Per quanto riguarda gli indirizzi scolastici scelti dai maturandi calabresi, gli istituti tecnici guidano la classifica con 5.593 studenti. Seguono i licei scientifici con 4.373 iscritti e gli istituti professionali con 3.260. Gli altri indirizzi liceali registrano 1.677 candidati per il classico, 1.431 per le scienze umane, 810 per il linguistico, 538 per l’artistico e infine 128 per i licei musicali e coreutici.

I dati relativi all’anno precedente evidenziano che nel 2025 la percentuale degli ammessi all’esame in Calabria è stata del 99,1%. Gli esiti finali hanno visto il 29,1% dei diplomati ottenere il voto minimo di 60, il 18,6% si è attestato tra 61 e 70, il 25,3% tra 71 e 80, mentre il 20,1% ha superato l’ottanta arrivando fino a 90. I voti più alti, compresi tra 91 e 99, sono stati conseguiti dal 15,0% dei ragazzi. Il massimo dei voti, ossia 100, è stato raggiunto dal 12,0% della platea, mentre il 6,1% dei candidati, pari a 1.053 studenti, ha ottenuto il cento con lode, posizionando la Calabria al quinto posto nella graduatoria nazionale per numero di lodi.

Tototema e riflessioni sul futuro del sistema scolastico

Come ogni anno si rinnova il dibattito sulle possibili tracce della prova di italiano. Tra le ipotesi per l’analisi del testo e il tema storico figurano grandi nomi della letteratura italiana come Verga, Pascoli, D’Annunzio, Saba, Montale e Ungaretti. Non mancano le ricorrenze storiche e culturali, come i 200 anni dalla nascita di Carlo Collodi, il centenario del Premio Nobel a Grazia Deledda e gli 800 anni dalla scomparsa di San Francesco d’Assisi. Sul fronte storico si profilano l’ottantesimo anniversario del referendum istituzionale del 1946 e i 40 anni dal disastro della centrale nucleare di Chernobyl. Per i temi di attualità l’attenzione si concentra sui processi di trasformazione digitale, l’uso dei social network, l’evoluzione dell’intelligenza artificiale, il contrasto alla violenza sulle donne, la parità di genere e le problematiche legate al disagio giovanile in rapporto con l’accesso al mondo del lavoro.

Il periodico svolgimento dell’esame riaccende anche le discussioni sulla necessità di una riforma strutturale del ciclo della scuola secondaria di secondo grado. Molti osservatori considerano l’attuale modello non più in linea con gli standard del resto d’Europa, dove la durata degli studi superiori è inferiore di un anno, consentendo l’ingresso all’università già a 18 anni.
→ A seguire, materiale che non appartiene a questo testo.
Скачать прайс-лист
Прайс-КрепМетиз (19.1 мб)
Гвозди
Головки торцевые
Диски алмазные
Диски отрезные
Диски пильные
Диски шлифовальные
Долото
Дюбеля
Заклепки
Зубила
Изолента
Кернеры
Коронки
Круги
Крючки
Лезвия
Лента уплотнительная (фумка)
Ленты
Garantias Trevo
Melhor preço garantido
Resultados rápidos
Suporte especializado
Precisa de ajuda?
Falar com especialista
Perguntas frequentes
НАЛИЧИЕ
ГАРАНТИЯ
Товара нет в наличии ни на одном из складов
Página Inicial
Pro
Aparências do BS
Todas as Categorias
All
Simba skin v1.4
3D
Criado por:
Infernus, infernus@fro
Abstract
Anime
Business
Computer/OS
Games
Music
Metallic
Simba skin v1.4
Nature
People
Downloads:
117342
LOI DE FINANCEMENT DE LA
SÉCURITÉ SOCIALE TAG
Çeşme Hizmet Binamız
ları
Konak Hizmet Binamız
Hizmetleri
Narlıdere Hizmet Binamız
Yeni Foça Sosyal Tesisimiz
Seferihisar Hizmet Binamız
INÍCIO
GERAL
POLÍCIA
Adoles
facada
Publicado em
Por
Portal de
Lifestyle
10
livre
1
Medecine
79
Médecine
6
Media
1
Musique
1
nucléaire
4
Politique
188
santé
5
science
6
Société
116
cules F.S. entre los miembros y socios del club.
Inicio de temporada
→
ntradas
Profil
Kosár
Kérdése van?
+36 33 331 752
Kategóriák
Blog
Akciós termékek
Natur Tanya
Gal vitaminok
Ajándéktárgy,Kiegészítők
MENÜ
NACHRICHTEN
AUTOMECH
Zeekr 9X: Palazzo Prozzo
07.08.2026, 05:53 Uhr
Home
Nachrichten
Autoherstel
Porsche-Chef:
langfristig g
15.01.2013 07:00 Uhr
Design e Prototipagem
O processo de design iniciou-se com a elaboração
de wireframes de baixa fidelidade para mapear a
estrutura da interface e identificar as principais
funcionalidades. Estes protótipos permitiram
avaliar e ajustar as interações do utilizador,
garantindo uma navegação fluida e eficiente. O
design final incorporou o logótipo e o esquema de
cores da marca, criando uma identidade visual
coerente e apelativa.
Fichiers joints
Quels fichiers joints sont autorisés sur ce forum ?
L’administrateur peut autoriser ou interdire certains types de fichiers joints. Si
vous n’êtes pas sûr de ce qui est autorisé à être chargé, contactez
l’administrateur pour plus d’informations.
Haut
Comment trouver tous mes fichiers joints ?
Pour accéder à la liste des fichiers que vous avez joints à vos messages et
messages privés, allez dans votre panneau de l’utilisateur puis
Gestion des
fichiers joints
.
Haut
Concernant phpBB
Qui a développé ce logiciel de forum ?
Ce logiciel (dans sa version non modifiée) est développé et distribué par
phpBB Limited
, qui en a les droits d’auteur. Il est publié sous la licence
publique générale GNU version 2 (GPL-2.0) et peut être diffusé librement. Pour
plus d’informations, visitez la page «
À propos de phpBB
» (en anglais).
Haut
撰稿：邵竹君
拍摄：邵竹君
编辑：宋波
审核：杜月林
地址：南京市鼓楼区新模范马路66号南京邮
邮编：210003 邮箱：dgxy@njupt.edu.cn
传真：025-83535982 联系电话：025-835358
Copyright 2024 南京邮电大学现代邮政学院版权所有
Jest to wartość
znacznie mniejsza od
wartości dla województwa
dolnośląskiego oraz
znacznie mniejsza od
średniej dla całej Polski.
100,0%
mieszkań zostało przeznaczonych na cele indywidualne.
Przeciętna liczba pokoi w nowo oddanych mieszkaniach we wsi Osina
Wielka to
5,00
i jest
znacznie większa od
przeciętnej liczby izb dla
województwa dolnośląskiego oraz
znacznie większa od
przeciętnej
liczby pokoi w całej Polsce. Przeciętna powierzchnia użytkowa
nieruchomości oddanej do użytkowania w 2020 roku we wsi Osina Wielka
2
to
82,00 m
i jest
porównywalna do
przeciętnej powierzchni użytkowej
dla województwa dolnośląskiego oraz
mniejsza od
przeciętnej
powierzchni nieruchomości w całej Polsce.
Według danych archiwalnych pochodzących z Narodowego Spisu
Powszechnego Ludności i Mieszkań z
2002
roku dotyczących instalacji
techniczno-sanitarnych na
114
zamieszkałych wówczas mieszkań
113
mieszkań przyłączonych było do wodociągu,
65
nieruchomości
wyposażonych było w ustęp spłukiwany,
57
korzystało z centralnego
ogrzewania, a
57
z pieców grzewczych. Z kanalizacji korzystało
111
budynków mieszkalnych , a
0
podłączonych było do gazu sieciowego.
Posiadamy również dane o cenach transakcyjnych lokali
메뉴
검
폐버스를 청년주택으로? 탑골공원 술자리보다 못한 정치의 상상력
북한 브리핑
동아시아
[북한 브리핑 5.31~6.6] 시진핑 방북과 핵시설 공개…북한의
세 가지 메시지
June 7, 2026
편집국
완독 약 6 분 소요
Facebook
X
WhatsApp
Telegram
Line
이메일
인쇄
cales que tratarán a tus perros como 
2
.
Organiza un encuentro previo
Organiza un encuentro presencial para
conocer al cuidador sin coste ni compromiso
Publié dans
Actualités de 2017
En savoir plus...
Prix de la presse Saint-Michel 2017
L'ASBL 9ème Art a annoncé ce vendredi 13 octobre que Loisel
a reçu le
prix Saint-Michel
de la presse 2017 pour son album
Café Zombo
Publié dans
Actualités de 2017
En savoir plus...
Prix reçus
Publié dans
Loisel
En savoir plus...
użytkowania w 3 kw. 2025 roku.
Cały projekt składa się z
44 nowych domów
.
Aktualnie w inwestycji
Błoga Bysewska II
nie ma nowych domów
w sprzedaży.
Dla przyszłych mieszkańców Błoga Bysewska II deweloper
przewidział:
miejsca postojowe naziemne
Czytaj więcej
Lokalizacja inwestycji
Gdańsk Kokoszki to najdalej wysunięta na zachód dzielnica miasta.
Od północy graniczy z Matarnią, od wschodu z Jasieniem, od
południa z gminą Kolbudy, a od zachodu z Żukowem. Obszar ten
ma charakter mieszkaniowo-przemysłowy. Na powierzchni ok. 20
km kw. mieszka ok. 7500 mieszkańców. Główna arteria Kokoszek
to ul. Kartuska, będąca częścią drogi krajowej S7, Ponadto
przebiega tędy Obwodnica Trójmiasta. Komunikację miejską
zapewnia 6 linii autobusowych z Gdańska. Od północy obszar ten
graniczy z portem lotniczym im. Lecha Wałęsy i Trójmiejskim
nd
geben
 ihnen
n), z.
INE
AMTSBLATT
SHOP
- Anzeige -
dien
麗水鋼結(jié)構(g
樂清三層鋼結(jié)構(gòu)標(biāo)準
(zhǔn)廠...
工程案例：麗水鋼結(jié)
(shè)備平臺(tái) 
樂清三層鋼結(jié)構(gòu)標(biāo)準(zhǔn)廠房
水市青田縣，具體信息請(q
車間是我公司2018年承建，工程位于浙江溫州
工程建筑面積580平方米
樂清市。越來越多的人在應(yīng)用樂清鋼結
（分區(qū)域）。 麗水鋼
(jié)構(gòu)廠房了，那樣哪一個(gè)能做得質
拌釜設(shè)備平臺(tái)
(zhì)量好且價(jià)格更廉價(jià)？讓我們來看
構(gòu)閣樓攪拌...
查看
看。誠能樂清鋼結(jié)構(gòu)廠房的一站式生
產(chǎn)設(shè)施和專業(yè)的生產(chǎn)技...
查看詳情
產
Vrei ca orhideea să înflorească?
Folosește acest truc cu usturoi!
L’ipotesi di anticipare la prova d’esame al quarto anno permetterebbe di impiegare il quinto anno come un periodo pre-universitario a classi aperte, dedicato all’orientamento, all’approfondimento delle materie di indirizzo e ai tirocini aziendali. Al momento le prospettive politiche sembrano limitare i cambiamenti a interventi di portata ridotta, lasciando l’esame di Stato come l’unico elemento di continuità formale ed efficienza all’interno dell’organizzazione scolastica attuale.